The Ebola virus, which first appeared in 1976 in two simultaneous outbreaks in Sudan and Democratic Republic of the Congo, causes Ebola virus disease (EVD) in humans, with a case fatality rate of up to 90 per cent.

Ebola is introduced into the human population through close contact with the blood, secretions, organs or other bodily fluids of infected animals. In Africa, infection has been documented through the handling of infected chimpanzees, gorillas, fruit bats, monkeys, forest antelope and porcupines found ill or dead or in the rainforest.

Ebola then spreads in the community through human-to-human transmission, with infection resulting from direct contact (through broken skin or mucous membranes) with the blood, secretions, organs or other bodily fluids of infected people, and indirect contact with environments contaminated with such fluids.
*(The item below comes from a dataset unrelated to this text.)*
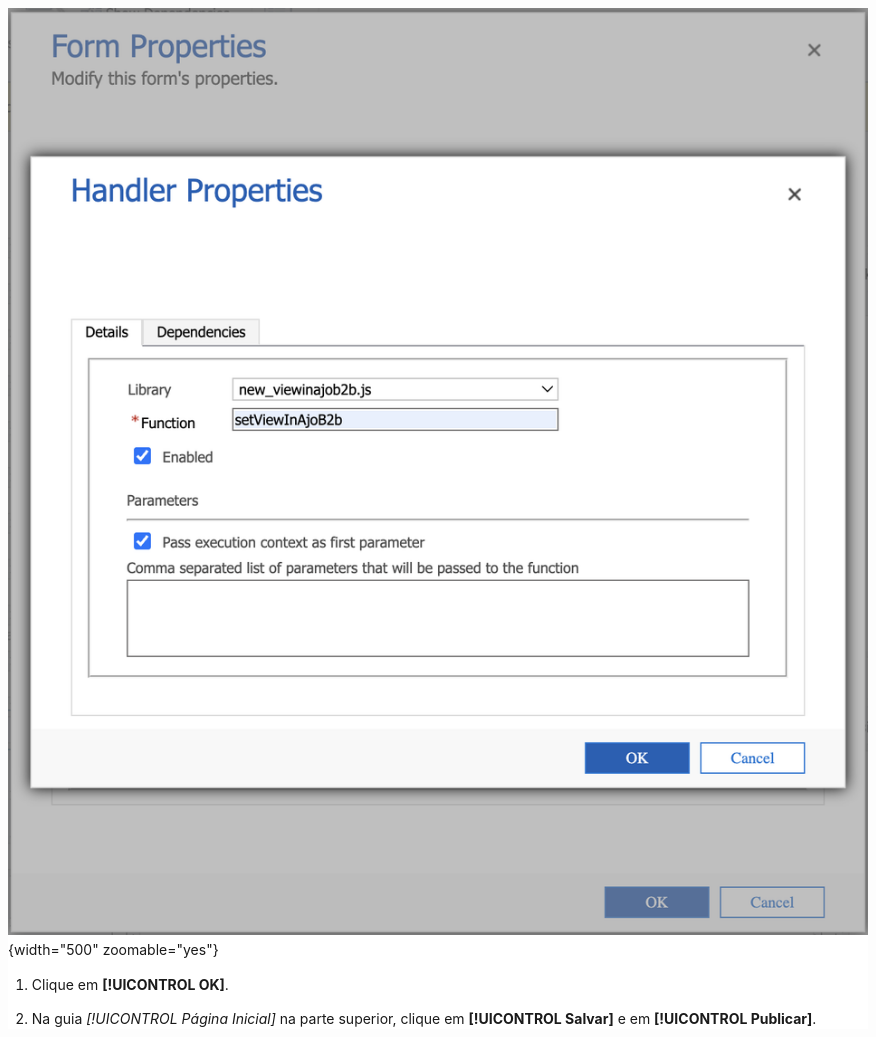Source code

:    ![Adicionar o manipulador](./assets/crm-linking-dynamics-url-handler-properties.png){width="500" zoomable="yes"}

1. Clique em **[!UICONTROL OK]**.

1. Na guia _[!UICONTROL Página Inicial]_ na parte superior, clique em **[!UICONTROL Salvar]** e em **[!UICONTROL Publicar]**.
“It’s not a disease which normally causes a large number of cases,” said Mr. Hartl. “It’s a disease which is very traumatic. It’s a disease which kills large percentages of the people it infects… there’s no treatment, there’s no medicine, there’s no vaccine. So you are very much at the whim of the disease and you can only just hope that your body is strong enough for its natural defences to fight off the disease.

“We need to watch this extremely carefully because there is no treatment, there is no cure, and the course of the disease is, more often than not, fatal.”